PROBLEM DETAILS
Copy out all lines of the records in which the word "thumb" appears.

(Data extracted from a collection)

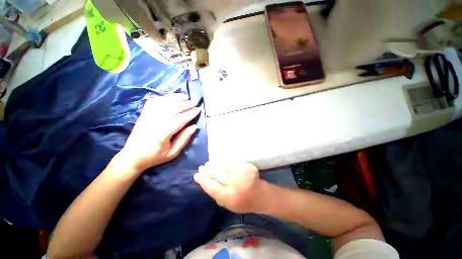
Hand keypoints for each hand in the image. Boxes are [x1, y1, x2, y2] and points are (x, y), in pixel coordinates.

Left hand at [115, 94, 200, 173]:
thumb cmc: (155, 156)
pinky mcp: (144, 114)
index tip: (198, 110)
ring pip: (164, 102)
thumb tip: (194, 126)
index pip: (180, 119)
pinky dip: (164, 97)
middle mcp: (155, 122)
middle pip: (173, 108)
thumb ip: (184, 139)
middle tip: (195, 102)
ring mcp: (148, 116)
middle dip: (186, 104)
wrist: (132, 156)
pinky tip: (171, 97)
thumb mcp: (173, 153)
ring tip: (186, 96)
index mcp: (163, 133)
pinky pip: (154, 101)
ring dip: (176, 98)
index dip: (190, 113)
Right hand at [193, 162, 267, 213]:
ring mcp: (242, 173)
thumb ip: (216, 194)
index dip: (203, 180)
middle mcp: (236, 184)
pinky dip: (223, 163)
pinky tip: (218, 162)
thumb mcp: (227, 205)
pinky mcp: (247, 166)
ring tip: (207, 164)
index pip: (212, 187)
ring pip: (224, 167)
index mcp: (230, 197)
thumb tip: (205, 181)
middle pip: (217, 175)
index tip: (196, 175)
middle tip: (201, 168)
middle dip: (207, 171)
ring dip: (214, 165)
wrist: (260, 195)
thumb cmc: (242, 203)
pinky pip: (231, 163)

TASK SOLUTION
thumb cmc: (155, 156)
thumb tip: (194, 126)
thumb ip: (184, 139)
thumb mcp: (173, 153)
thumb ip: (216, 194)
thumb mcp: (227, 205)
thumb tip: (205, 181)
thumb cmc: (242, 203)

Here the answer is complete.